- **Page extract**:

Segment Open

I only assume "if you're not getting charged, you are the product" has to be somewhat in play here. But when working on open source code, I don't mind.

happyopossum 5 days ago | parent | next [-]

Two orders of magnitude would imply that these models cost $28/m in and $42/m out. Nothing is even close to that.

jauntywundrkind 5 days ago | parent | next [-]

To me as an engineer, 60x for output (which is most of the cost I see, AFAICT) is not that significantly different from 100x.

I tried to be quite clear with showing my work here. I agree that 17x is much closer to a single order of magnitude than two. But 60x is, to me, a bulk enough of the way to 100x that yeah I don't feel bad saying it's nearly two orders (it's 1.78 orders of magnitude). To me, your complaint feels rigid & ungenerous.

My post is showing to me as -1, but I standby it right now. Arguing over the technicalities here (is 1.78 close enough to 2 orders to count) feels besides the point to me: DeepSeek is vastly more affordable than nearly everything else, putting even Gemini 3 Flash here to shame. And I don't think people are aware of that.

I guess for my own reference, since I didn't do it the first time: at $0.50/$3.00 / M-i/o, Gemini 3 Flash here is 1.8x & 7.1x (1e1.86) more expensive than DeepSeek.

minraws 5 days ago | parent | prev [-]

Gpt 5.2 pro is well beyond that iirc

jauntywundrkind 4 days ago | parent [-]

Whoa! I had no idea. $21/$168. That's 75x / 400x (1e1.875/1e2.6). https://platform.openai.com/docs/pricing

KoolKat23 5 days ago | parent | prev [-]

I struggle to see the incentive to do this, I have similar thoughts for locally run models. It's only use case I can imagine is small jobs at scale perhaps something like auto complete integrated into your deployed application, or for extreme privacy, honouring NDA's etc.

Otherwise, if it's a short prompt or answer, SOTA (state of the art) model will be cheap anyway and id it's a long prompt/answer, it's way more likely to be wrong and a lot more time/human cost is spent on "checking/debugging" any issue or hallucination, so again SOTA is better.

lukan 5 days ago | parent [-]

"or for extreme privacy"

Or for any privacy/IP protection at all? There is zero privacy, when using cloud based LLM models.

Segment Closed

(Extracted records)

Segment Open

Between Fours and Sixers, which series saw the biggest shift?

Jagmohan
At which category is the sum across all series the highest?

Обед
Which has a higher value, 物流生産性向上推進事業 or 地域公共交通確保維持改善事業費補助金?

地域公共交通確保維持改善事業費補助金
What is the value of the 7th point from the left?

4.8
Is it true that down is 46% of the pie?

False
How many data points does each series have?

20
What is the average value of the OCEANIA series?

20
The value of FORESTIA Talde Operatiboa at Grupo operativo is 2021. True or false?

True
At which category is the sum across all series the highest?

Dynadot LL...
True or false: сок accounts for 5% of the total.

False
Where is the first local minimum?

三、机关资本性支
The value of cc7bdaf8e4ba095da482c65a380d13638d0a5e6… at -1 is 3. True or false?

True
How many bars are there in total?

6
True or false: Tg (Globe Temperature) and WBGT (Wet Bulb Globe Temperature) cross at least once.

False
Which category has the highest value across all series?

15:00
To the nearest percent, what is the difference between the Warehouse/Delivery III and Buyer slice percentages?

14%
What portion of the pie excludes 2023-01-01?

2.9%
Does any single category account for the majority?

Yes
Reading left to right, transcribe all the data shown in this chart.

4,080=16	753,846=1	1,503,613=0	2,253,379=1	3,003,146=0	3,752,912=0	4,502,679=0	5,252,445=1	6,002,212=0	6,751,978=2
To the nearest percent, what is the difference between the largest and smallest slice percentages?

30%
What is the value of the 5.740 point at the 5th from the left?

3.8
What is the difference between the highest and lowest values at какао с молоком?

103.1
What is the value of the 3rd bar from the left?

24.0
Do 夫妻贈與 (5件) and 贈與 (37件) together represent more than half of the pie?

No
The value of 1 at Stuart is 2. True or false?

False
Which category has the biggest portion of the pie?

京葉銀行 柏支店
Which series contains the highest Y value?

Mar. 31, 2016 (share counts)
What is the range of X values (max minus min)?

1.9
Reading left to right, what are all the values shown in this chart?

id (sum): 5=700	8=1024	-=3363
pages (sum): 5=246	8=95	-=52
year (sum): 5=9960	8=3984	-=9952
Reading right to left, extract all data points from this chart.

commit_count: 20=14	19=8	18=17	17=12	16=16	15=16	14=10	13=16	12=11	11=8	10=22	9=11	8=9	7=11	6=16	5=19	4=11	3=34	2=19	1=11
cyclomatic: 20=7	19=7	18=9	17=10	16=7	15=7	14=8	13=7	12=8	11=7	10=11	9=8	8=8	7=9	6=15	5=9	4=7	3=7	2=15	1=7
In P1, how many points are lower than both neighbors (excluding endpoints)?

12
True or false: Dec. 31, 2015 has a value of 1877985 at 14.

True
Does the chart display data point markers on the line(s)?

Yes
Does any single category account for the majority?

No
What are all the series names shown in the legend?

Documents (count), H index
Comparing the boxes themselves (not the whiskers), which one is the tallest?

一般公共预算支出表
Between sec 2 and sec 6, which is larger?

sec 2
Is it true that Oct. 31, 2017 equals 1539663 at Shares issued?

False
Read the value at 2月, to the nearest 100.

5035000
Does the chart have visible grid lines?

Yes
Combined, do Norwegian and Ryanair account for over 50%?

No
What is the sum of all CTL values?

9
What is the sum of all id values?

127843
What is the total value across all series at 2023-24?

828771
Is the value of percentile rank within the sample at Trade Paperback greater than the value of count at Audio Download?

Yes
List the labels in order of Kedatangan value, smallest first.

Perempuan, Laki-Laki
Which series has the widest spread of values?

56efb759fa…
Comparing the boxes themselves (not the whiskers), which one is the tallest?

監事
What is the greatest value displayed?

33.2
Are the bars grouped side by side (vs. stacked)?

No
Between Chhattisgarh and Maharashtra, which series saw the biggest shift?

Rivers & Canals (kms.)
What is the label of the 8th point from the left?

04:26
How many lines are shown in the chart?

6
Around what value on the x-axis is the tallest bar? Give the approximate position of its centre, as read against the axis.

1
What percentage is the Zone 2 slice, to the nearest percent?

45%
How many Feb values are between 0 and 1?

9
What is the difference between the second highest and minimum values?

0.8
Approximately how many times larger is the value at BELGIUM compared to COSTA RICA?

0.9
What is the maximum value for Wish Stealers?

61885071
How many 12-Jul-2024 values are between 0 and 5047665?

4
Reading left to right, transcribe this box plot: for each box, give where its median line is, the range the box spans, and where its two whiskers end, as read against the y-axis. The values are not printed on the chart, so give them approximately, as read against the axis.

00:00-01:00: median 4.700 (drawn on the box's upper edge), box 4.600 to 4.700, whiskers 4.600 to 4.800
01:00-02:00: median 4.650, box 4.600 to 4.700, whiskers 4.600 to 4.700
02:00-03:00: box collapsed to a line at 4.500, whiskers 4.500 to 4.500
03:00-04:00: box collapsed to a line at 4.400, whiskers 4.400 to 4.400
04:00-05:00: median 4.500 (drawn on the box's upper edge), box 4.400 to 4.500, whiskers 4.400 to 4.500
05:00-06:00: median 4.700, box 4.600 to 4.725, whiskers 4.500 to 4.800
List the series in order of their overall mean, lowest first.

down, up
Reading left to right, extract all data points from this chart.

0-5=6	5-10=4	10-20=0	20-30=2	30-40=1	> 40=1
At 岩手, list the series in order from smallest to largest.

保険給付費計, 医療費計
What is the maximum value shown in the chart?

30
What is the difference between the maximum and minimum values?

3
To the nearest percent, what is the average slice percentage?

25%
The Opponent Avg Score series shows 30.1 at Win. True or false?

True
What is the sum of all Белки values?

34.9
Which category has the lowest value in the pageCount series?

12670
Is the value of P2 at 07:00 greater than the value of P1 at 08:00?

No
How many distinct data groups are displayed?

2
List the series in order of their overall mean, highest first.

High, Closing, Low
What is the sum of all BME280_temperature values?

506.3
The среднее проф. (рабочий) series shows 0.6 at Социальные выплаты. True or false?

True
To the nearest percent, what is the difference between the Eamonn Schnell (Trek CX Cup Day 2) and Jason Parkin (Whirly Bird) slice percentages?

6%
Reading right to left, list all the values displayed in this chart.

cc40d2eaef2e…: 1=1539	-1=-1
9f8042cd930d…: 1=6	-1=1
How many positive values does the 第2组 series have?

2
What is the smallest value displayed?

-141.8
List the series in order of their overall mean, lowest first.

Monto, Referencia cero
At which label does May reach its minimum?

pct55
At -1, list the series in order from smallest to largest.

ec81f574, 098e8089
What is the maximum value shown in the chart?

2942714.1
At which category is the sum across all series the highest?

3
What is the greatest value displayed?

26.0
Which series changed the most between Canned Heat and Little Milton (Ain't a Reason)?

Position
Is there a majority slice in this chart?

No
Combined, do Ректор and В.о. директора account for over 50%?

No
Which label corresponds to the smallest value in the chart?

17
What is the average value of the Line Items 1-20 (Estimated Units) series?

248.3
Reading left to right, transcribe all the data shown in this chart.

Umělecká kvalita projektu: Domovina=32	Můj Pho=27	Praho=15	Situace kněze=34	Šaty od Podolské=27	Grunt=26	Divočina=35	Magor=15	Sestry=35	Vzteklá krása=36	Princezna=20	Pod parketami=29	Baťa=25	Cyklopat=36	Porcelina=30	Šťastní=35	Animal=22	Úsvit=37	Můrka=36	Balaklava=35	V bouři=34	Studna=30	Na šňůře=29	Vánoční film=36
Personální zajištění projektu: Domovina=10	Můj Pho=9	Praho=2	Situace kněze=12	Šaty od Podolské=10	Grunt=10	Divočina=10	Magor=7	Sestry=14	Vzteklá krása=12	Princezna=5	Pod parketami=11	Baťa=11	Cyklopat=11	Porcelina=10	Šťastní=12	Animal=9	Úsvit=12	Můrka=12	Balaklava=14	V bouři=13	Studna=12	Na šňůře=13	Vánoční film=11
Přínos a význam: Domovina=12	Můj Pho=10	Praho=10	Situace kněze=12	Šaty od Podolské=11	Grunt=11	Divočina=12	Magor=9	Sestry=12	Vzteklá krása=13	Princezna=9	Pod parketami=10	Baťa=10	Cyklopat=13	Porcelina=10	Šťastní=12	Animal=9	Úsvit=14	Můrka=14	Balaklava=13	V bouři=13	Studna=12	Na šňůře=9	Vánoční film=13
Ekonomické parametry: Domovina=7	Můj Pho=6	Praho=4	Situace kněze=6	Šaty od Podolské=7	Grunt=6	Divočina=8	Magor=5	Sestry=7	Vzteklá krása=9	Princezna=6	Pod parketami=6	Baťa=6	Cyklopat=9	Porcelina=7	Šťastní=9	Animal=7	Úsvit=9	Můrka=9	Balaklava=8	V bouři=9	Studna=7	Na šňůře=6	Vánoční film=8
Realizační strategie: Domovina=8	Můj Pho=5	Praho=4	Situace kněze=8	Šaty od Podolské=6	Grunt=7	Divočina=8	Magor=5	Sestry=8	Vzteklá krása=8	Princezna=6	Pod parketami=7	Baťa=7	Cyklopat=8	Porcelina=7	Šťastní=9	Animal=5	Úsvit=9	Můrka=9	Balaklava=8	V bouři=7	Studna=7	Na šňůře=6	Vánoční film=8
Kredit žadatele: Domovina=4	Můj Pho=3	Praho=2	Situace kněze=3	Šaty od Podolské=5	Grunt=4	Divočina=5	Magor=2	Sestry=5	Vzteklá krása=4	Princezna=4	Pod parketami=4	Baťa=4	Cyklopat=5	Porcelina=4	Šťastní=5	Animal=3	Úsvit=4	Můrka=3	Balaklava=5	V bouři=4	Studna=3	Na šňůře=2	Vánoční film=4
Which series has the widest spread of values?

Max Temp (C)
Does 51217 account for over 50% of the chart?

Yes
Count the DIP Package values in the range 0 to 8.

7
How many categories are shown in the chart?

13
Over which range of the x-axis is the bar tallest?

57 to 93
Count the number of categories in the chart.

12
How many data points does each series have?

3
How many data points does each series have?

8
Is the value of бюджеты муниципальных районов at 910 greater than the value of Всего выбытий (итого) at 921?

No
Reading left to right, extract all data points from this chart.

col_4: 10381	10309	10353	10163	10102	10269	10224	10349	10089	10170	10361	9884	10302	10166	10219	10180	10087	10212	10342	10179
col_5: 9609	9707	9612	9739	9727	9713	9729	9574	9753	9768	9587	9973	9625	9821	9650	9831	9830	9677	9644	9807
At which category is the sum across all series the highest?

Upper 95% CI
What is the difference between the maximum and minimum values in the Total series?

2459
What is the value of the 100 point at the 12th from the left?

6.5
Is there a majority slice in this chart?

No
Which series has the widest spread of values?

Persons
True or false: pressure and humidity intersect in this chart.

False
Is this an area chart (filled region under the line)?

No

Segment Closed

- **Exercise tasks**:
1) Reproduce the stretch of the comment thread from "My post is showing" through "aware of that.".
2) Using the comment thread, answer each question briefly.
(a) What prices per million input and output tokens does the thread give for Gemini 3 Flash?
(b) What does the abbreviation SOTA stand for?
(c) According to the last comment, how much privacy is there when using cloud-based LLM models?

- **Responses to the tasks**:
1)
My post is showing to me as -1, but I standby it right now. Arguing over the technicalities here (is 1.78 close enough to 2 orders to count) feels besides the point to me: DeepSeek is vastly more affordable than nearly everything else, putting even Gemini 3 Flash here to shame. And I don't think people are aware of that.

2)
(a) $0.50 per million input tokens and $3.00 per million output tokens.
(b) State of the art.
(c) Zero privacy.